Changing Of The Valley Guard

Near the end of Americano!, a just completed, box-office record setting original musical at The Phoenix Theatre Company, the hero, Antonio Valdovinos, is told just before the finale that he is the “face of the New America.”

The musical was based on the true story of Valdovinos who was inspired by the events of 9/11 to serve in the Marines. But when he went to enlist on his 18th birthday he learned he was undocumented, unable to serve. Undeterred he went on to serve the only country he had ever known in other powerful, reform-oriented ways including pivotal assistance to elect a Latino and Marine to the U.S. Congress.

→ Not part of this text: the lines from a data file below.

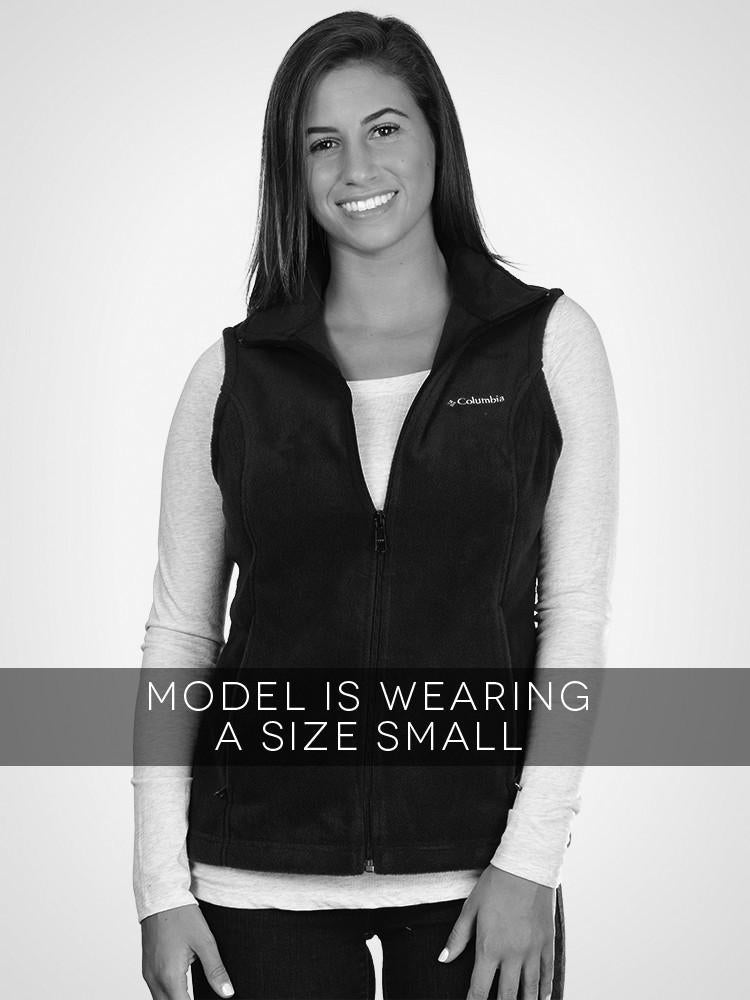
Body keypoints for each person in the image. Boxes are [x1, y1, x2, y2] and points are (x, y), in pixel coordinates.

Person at [132, 11, 618, 1000]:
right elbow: (181, 635)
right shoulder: (233, 375)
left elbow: (572, 616)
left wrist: (532, 862)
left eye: (385, 128)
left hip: (479, 874)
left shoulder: (544, 346)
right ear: (294, 169)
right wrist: (158, 887)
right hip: (253, 875)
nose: (357, 167)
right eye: (323, 143)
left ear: (437, 135)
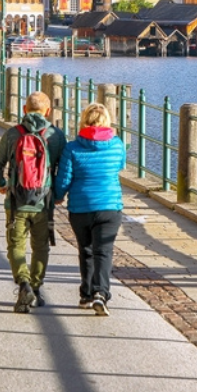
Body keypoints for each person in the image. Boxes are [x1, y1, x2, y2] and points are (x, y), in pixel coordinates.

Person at [0, 91, 66, 313]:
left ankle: (23, 284)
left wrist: (2, 182)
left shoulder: (13, 134)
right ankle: (36, 288)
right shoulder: (56, 135)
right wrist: (58, 194)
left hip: (16, 202)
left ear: (24, 110)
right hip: (44, 202)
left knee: (16, 245)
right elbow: (63, 170)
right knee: (40, 246)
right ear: (48, 111)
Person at [53, 102, 125, 316]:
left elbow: (64, 178)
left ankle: (86, 294)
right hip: (110, 205)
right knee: (103, 251)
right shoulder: (117, 145)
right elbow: (120, 165)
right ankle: (100, 293)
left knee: (85, 249)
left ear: (83, 121)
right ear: (107, 122)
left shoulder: (72, 148)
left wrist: (58, 197)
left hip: (81, 206)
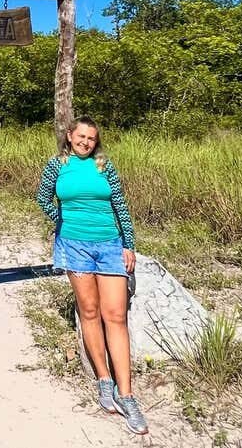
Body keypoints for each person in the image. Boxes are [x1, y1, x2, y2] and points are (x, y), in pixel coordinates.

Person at [36, 115, 148, 435]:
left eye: (91, 139)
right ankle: (104, 379)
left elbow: (121, 207)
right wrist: (62, 221)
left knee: (115, 315)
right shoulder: (56, 165)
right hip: (74, 247)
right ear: (70, 136)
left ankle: (126, 395)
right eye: (81, 136)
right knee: (89, 311)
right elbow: (43, 198)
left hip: (109, 244)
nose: (86, 142)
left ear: (96, 142)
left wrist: (129, 245)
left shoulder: (104, 166)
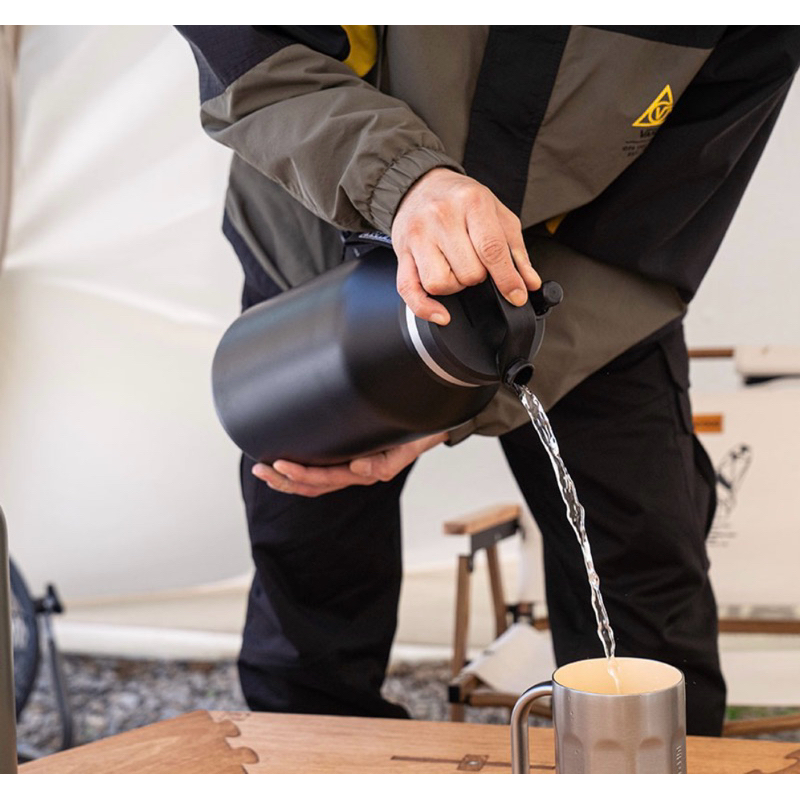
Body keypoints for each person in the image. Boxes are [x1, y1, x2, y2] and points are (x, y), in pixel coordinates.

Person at [177, 25, 800, 736]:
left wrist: (466, 395)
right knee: (313, 556)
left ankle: (639, 766)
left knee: (643, 571)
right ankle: (314, 760)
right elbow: (254, 46)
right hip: (328, 228)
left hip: (581, 284)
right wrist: (401, 178)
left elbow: (665, 204)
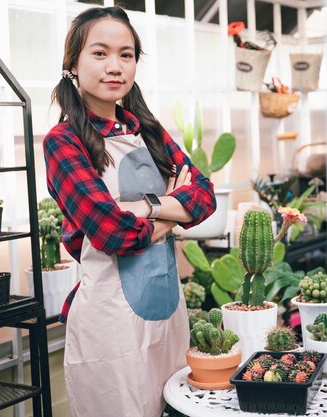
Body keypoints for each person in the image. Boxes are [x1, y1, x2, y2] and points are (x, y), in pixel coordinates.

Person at [43, 6, 216, 417]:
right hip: (109, 325)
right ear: (73, 64)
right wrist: (174, 210)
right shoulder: (64, 142)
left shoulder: (148, 131)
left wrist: (140, 208)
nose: (115, 66)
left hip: (169, 313)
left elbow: (205, 194)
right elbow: (112, 233)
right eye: (100, 53)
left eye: (127, 54)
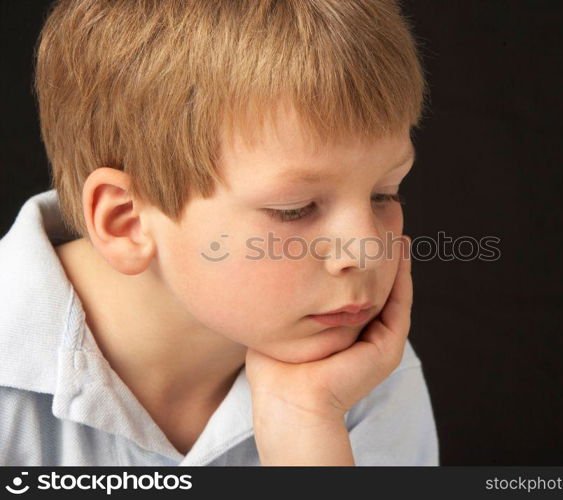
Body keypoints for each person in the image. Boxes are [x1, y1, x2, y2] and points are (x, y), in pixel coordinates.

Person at [0, 0, 438, 466]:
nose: (367, 249)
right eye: (294, 209)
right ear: (126, 221)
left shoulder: (359, 371)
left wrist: (304, 424)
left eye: (384, 194)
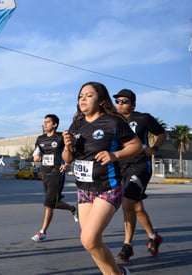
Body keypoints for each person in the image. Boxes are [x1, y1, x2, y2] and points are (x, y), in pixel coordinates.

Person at [62, 82, 142, 275]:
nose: (83, 99)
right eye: (80, 95)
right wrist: (67, 147)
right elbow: (68, 159)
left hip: (108, 186)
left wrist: (114, 156)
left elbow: (136, 146)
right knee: (91, 242)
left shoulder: (113, 122)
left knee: (88, 239)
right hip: (84, 189)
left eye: (89, 95)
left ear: (101, 100)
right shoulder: (77, 124)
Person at [113, 89, 166, 262]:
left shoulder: (143, 118)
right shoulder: (113, 120)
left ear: (133, 104)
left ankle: (127, 245)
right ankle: (153, 237)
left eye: (124, 101)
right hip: (121, 167)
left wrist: (154, 148)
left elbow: (161, 133)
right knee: (136, 207)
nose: (120, 104)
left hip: (140, 165)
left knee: (127, 202)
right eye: (118, 101)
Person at [31, 114, 78, 243]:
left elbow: (71, 152)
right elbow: (36, 154)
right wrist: (36, 158)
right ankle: (72, 209)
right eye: (44, 122)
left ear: (55, 124)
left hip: (58, 173)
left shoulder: (61, 137)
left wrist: (68, 164)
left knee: (48, 203)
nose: (44, 124)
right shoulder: (40, 138)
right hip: (45, 173)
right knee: (52, 202)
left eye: (47, 122)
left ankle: (42, 232)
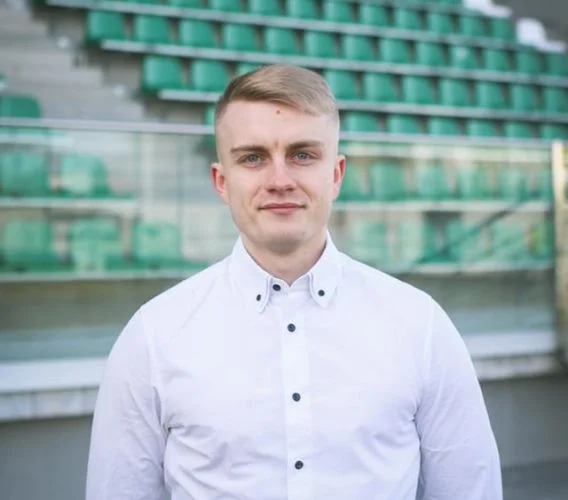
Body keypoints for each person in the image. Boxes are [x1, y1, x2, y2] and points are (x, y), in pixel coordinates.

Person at [86, 64, 502, 500]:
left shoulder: (421, 326)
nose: (280, 181)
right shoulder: (154, 336)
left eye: (302, 155)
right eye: (253, 157)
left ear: (336, 174)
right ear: (222, 182)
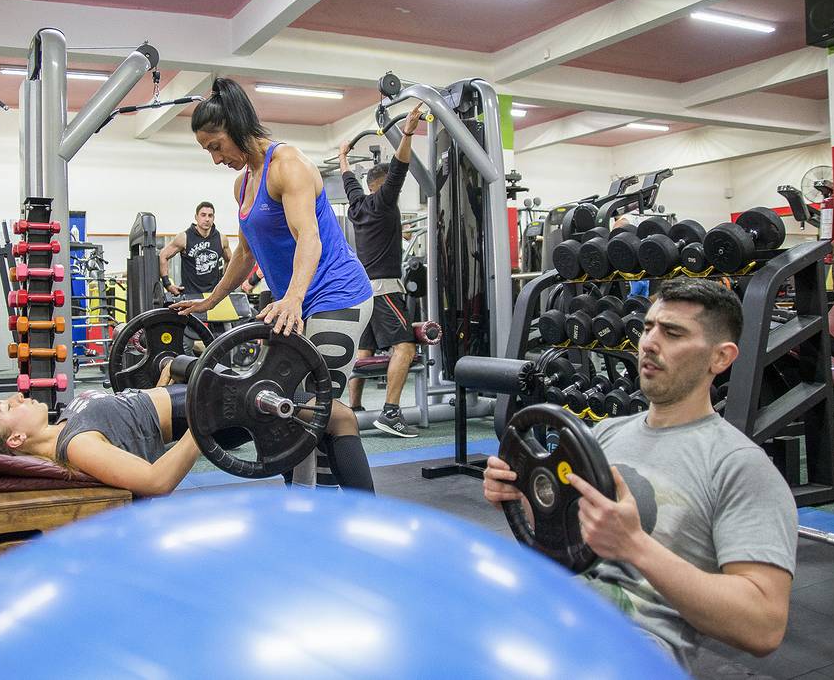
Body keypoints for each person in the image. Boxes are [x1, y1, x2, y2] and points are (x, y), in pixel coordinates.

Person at [483, 279, 796, 671]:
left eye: (673, 332)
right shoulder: (605, 434)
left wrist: (634, 546)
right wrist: (524, 496)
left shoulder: (739, 465)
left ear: (720, 358)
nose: (648, 342)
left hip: (627, 651)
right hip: (547, 618)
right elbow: (567, 539)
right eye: (648, 327)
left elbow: (764, 627)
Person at [179, 76, 375, 489]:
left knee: (315, 409)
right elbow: (246, 254)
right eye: (207, 151)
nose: (215, 158)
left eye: (216, 146)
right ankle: (304, 504)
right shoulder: (242, 183)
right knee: (286, 405)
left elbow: (310, 237)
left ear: (234, 126)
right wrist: (210, 300)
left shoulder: (289, 165)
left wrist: (292, 299)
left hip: (337, 294)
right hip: (297, 301)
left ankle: (360, 511)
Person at [0, 372, 374, 496]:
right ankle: (367, 520)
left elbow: (130, 413)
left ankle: (332, 517)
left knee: (315, 425)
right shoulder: (77, 445)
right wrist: (202, 426)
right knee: (336, 416)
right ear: (14, 441)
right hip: (204, 408)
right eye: (5, 409)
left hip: (194, 396)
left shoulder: (66, 424)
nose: (15, 398)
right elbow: (156, 482)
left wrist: (160, 377)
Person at [340, 104, 424, 437]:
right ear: (383, 185)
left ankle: (355, 409)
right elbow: (401, 166)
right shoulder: (383, 201)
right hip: (386, 290)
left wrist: (343, 156)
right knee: (405, 346)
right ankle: (391, 412)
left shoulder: (357, 205)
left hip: (362, 292)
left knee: (365, 350)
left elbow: (347, 179)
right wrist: (407, 132)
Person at [158, 202, 232, 299]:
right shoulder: (184, 237)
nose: (207, 219)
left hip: (213, 295)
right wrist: (167, 284)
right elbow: (163, 255)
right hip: (190, 295)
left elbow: (231, 259)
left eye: (210, 215)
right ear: (196, 217)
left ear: (213, 218)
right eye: (203, 215)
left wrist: (224, 281)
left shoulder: (221, 239)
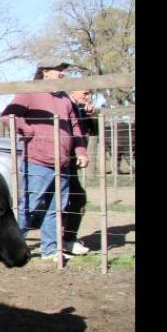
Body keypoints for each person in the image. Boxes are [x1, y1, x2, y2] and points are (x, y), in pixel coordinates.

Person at [0, 59, 89, 261]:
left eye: (63, 70)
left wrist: (81, 151)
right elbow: (7, 116)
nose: (62, 74)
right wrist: (28, 130)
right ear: (45, 72)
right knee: (29, 206)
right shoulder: (29, 91)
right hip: (38, 161)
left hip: (63, 162)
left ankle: (50, 250)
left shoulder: (64, 99)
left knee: (56, 207)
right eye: (59, 70)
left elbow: (75, 127)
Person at [61, 89, 99, 256]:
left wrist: (92, 116)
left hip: (71, 162)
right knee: (73, 198)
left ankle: (66, 240)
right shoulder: (62, 105)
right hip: (59, 160)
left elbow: (93, 131)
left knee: (75, 198)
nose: (88, 96)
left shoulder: (81, 110)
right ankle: (65, 240)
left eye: (89, 93)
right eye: (85, 92)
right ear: (73, 91)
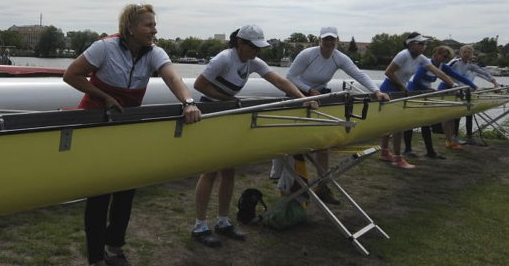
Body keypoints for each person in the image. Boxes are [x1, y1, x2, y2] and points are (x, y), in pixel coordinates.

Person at [62, 4, 201, 266]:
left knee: (126, 190)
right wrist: (106, 97)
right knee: (99, 196)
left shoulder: (153, 52)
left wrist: (188, 101)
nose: (154, 29)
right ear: (130, 28)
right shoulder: (104, 48)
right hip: (97, 125)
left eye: (154, 24)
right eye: (149, 25)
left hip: (125, 127)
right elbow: (71, 75)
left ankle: (114, 251)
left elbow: (172, 76)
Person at [191, 25, 315, 246]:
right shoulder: (224, 58)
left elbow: (279, 81)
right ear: (240, 43)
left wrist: (301, 98)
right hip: (211, 113)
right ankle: (200, 226)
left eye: (259, 48)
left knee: (229, 171)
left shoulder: (253, 63)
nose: (256, 52)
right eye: (253, 47)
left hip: (228, 114)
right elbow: (200, 85)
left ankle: (223, 222)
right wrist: (223, 99)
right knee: (209, 172)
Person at [285, 26, 390, 201]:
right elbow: (290, 77)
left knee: (323, 144)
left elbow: (359, 75)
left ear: (337, 40)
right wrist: (308, 90)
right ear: (320, 40)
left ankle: (322, 186)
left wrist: (376, 91)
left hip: (318, 98)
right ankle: (292, 186)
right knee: (294, 144)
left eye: (332, 39)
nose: (329, 42)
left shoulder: (339, 57)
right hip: (295, 94)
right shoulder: (307, 54)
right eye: (326, 39)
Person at [377, 34, 454, 168]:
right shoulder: (403, 55)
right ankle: (397, 158)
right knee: (398, 125)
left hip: (401, 90)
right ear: (411, 44)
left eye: (424, 44)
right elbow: (388, 72)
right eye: (420, 43)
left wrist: (453, 85)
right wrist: (401, 85)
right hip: (390, 89)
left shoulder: (421, 58)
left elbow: (438, 73)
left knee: (392, 125)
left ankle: (384, 153)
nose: (423, 46)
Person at [447, 44, 501, 141]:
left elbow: (483, 73)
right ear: (460, 53)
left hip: (466, 91)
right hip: (454, 91)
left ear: (471, 54)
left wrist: (495, 82)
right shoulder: (455, 62)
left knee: (469, 113)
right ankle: (454, 136)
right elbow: (444, 70)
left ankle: (469, 136)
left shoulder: (471, 66)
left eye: (469, 52)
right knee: (457, 115)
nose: (466, 54)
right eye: (464, 52)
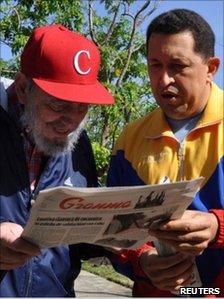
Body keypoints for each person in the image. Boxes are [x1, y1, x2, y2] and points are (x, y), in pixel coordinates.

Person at [0, 24, 144, 297]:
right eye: (58, 105)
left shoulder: (78, 145)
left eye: (83, 107)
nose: (72, 121)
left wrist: (114, 237)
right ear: (22, 89)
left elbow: (76, 245)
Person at [107, 9, 224, 297]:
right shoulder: (129, 139)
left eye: (178, 66)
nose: (163, 80)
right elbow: (110, 228)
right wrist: (142, 260)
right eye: (155, 65)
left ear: (211, 67)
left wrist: (217, 226)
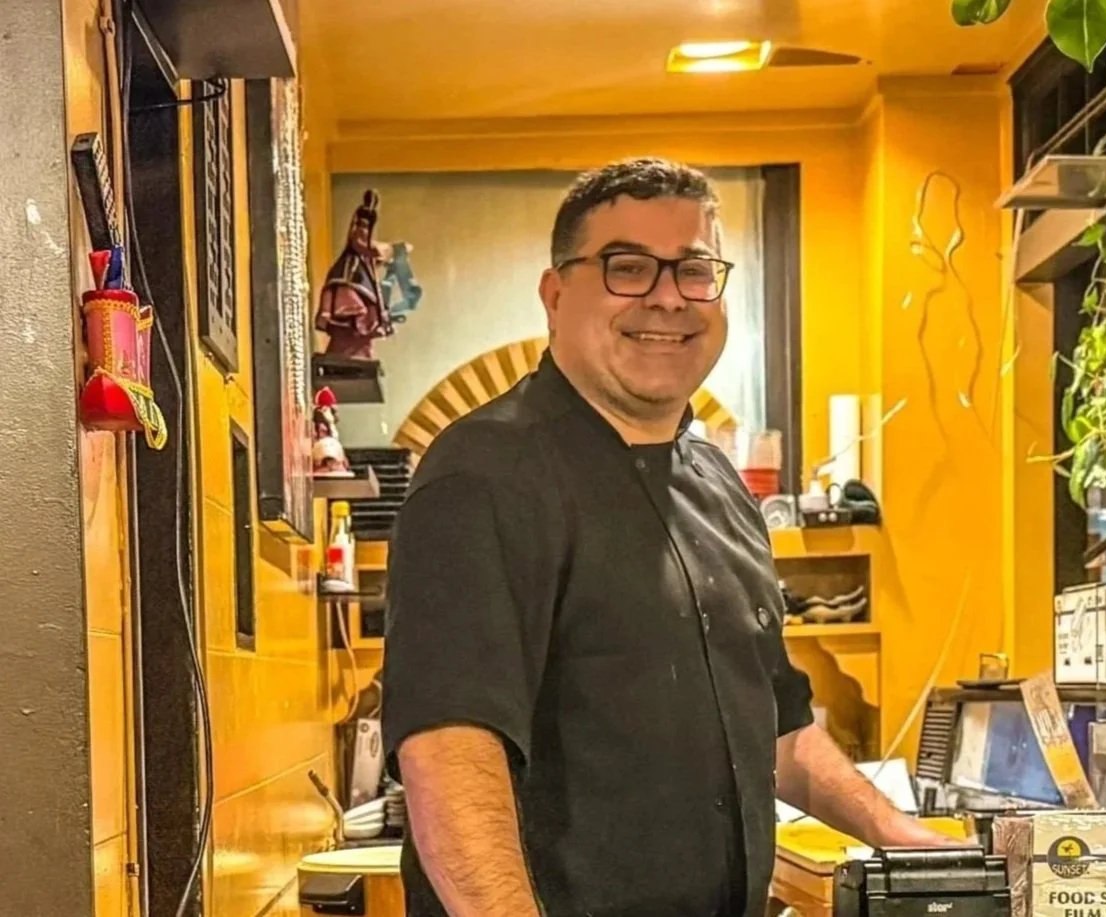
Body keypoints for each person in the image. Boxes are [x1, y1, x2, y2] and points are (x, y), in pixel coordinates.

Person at [381, 157, 951, 917]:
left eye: (693, 269)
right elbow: (450, 751)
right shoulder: (483, 475)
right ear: (555, 295)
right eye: (627, 267)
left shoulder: (722, 487)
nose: (667, 298)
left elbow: (778, 732)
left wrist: (907, 840)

As a DREAMer, or DACA recipient, the fate of Valdovinos and 900,000 others like him sits in the hands of the United States Supreme Court, which is expected to rule in June.

But the achievements of Valdovinos and many others are already in motion as we look anew around the Valley as it too begins to reflect the intriguing, powerful new face of America.

In Phoenix, a youngish mother, Mayor Kate Gallego, presides over a “Mom Majority” on the City Council which also features 2 Latinos and 2 Latinas.

In Tempe, the ultimate establishment candidate, Mark Mitchell, was just defeated by the relentlessly positive Corey Woods to become the city’s first African American Mayor.

And who can forget the onslaught of electioneering that resulted in a youngish woman and bisexual named Kyrsten Sinema being elected to the U.S. Senate.

In Scottsdale, 5 of the 7 seats on the City Council are occupied by women.

Arizona’s pioneering spirit has long been portrayed by the cowboy.  But then a cowgirl from southern Arizona, Sandra Day O’Connor, came along decades ago to show the country that Arizona had more to offer than white males. Then arrived Rose Mofford, Jane Hull and Janet Napolitano. And now comes Gallego, Woods, Sinema and Valdovinos.

Arizona still at its best, and perhaps better than ever, because of the new energy behind some of the compelling new faces for our state.